MEB Öğretmen Yetiştirme ve Geliştirme Genel Müdürlüğü’nün 2021 raporunda ise bakanlığın formasyon siyaseti eleştirildi. Mahmut Özer’in bakan olmasının akabinde yine uygulanmaya başlanan formasyon sistemine yönelik tenkitlerin yer aldığı raporun “zayıflıklar” kısmında, “arz ve talep istikrarı göz önünde bulundurulmadan formasyon eğitimlerinin verildiği” kaydedildi. “Zayıflık” münasebeti olarak da “ilgili kurumların sorumluluk paylaşımı konusunda gereğince efor sarf etmemeleri” gösterildi. “Öğretmen adaylarının seçiminde duyusal ve psikometri hünerlerin ölçüldüğü bir imtihan sisteminin olmadığı” da aktarılan raporda, “bilişsel yüklü soruların sorulduğu imtihan puanlarına bağlı kalınması ve adayların fizikî ve kişilik özelliklerinin dikkate alınmadığı” kaydedilerek “sınav sisteminin yetersiz kaldığı” vurgulandı. Ayrıyeten, kurumda, “uzman işçi sayısının da kâfi olmadığı” belirtildi.

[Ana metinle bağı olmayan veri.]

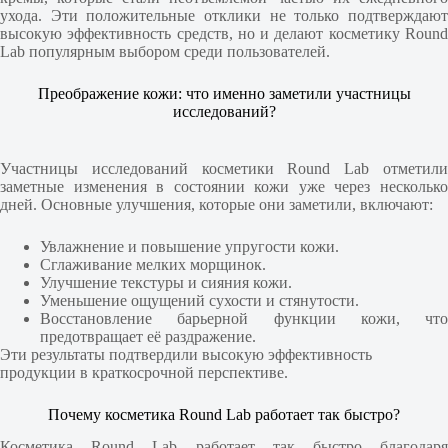
ухода. Эти положительные отклики не только подтверждают
высокую эффективность средств, но и делают косметику Round
Lab популярным выбором среди пользователей.
Преображение кожи: что именно заметили участницы
исследований?
Участницы исследований косметики Round Lab отметили
заметные изменения в состоянии кожи уже через несколько
дней. Основные улучшения, которые они заметили, включают:
Увлажнение и повышение упругости кожи.
Сглаживание мелких морщинок.
Улучшение текстуры и сияния кожи.
Уменьшение ощущений сухости и стянутости.
Восстановление барьерной функции кожи, что
предотвращает её раздражение.
Эти результаты подтвердили высокую эффективность
продукции в краткосрочной перспективе.
Почему косметика Round Lab работает так быстро?
Косметика Round Lab работает так быстро благодаря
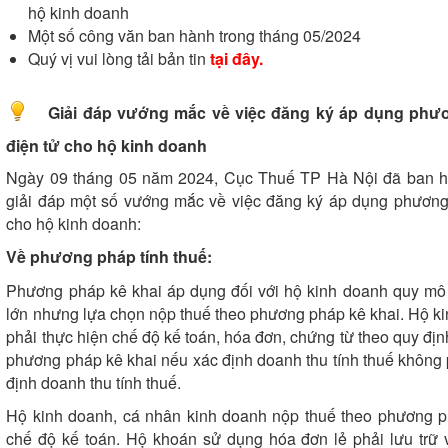
hộ kinh doanh
Một số công văn ban hành trong tháng 05/2024
Quý vị vui lòng tải bản tin
tại đây
.
Giải đáp vướng mắc về việc đăng ký áp dụng phươ
điện tử cho hộ kinh doanh
Ngày 09 tháng 05 năm 2024, Cục Thuế TP Hà Nội đã ban
giải đáp một số vướng mắc về việc đăng ký áp dụng phương
cho hộ kinh doanh:
Về phương pháp tính thuế:
Phương pháp kê khai áp dụng đối với hộ kinh doanh quy mô
lớn nhưng lựa chọn nộp thuế theo phương pháp kê khai. Hộ k
phải thực hiện chế độ kế toán, hóa đơn, chứng từ theo quy đị
phương pháp kê khai nếu xác định doanh thu tính thuế không p
định doanh thu tính thuế.
Hộ kinh doanh, cá nhân kinh doanh nộp thuế theo phương p
chế độ kế toán. Hộ khoán sử dụng hóa đơn lẻ phải lưu trữ 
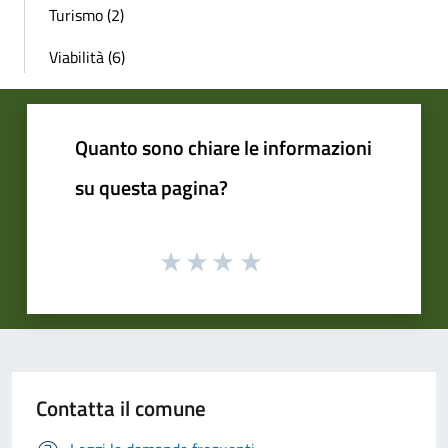
Turismo (2)
Viabilità (6)
Quanto sono chiare le informazioni
su questa pagina?
Contatta il comune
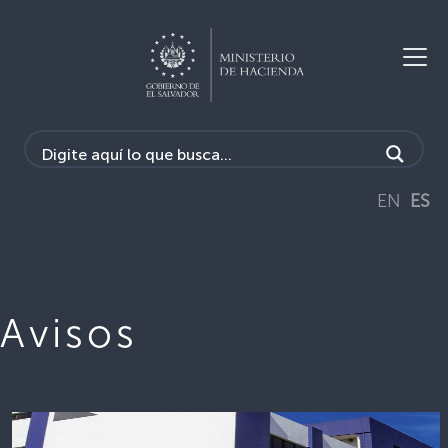
EN
ES
Avisos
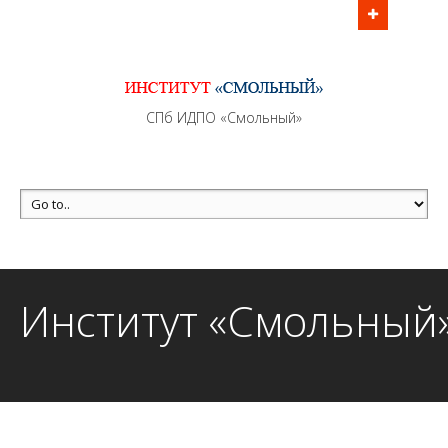
Информационно - методическое сопровождение
образовательного процесса осуществляется без
перерывов в рабочие дни с 9:00 до 21:00 МСК
MAX +7 (981) 190-30-30
СПб ИДПО «Смольный»
mail@institutsmolnyj.ru
Институт «Смольный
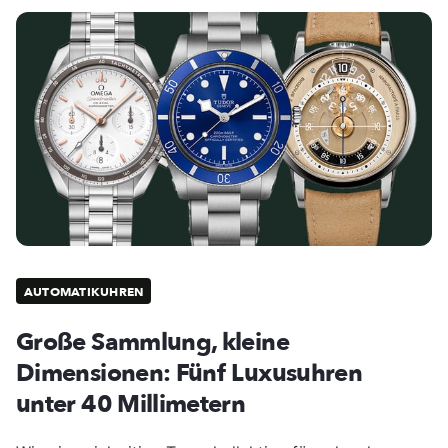
AUTOMATIKUHREN
Große Sammlung, kleine
Dimensionen: Fünf Luxusuhren
unter 40 Millimetern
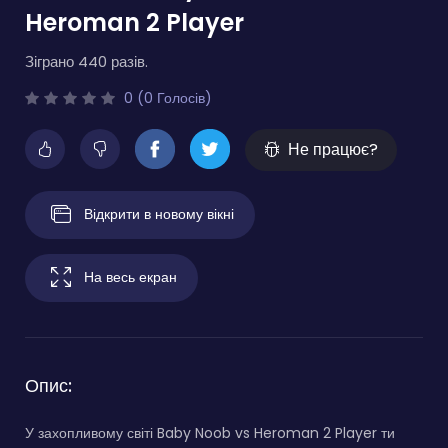
Heroman 2 Player
Зіграно 440 разів.
0 (0 Голосів)
Не працює?
Відкрити в новому вікні
На весь екран
Опис:
У захопливому світі Baby Noob vs Heroman 2 Player ти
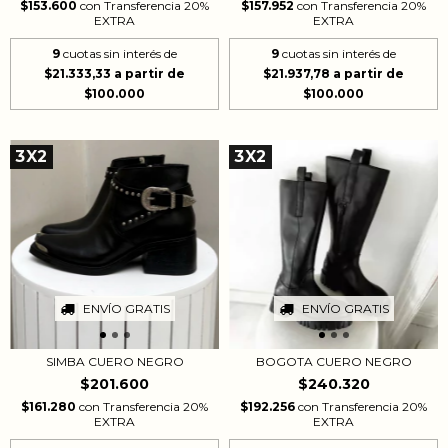
$153.600
con
Transferencia 20%
$157.952
con
Transferencia 20%
EXTRA
EXTRA
9
cuotas sin interés de
9
cuotas sin interés de
$21.333,33
$21.937,78
3X2
3X2
ENVÍO GRATIS
ENVÍO GRATIS
SIMBA CUERO NEGRO
BOGOTA CUERO NEGRO
$201.600
$240.320
$161.280
con
Transferencia 20%
$192.256
con
Transferencia 20%
EXTRA
EXTRA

MEB İşçi Genel Müdürlüğü’nün 2021 raporunda da dikkat çeken bir “zayıflık” eleştirisi yer aldı. Eğitimde MEB’e alternatif heyetlerin bulunduğu, sivil toplum kuruluşlarının da MEB’de tesirli olduğu tarafındaki tenkitleri anımsatan kısımda, “eğitime ait süreçlerde birçok kurum ve kuruluşun rol oynadığı” belirtildi. İlgili kısımda, “ortak paydada buluşulamadığı, karar alma suratında yavaşlama olduğu” kaydedildi.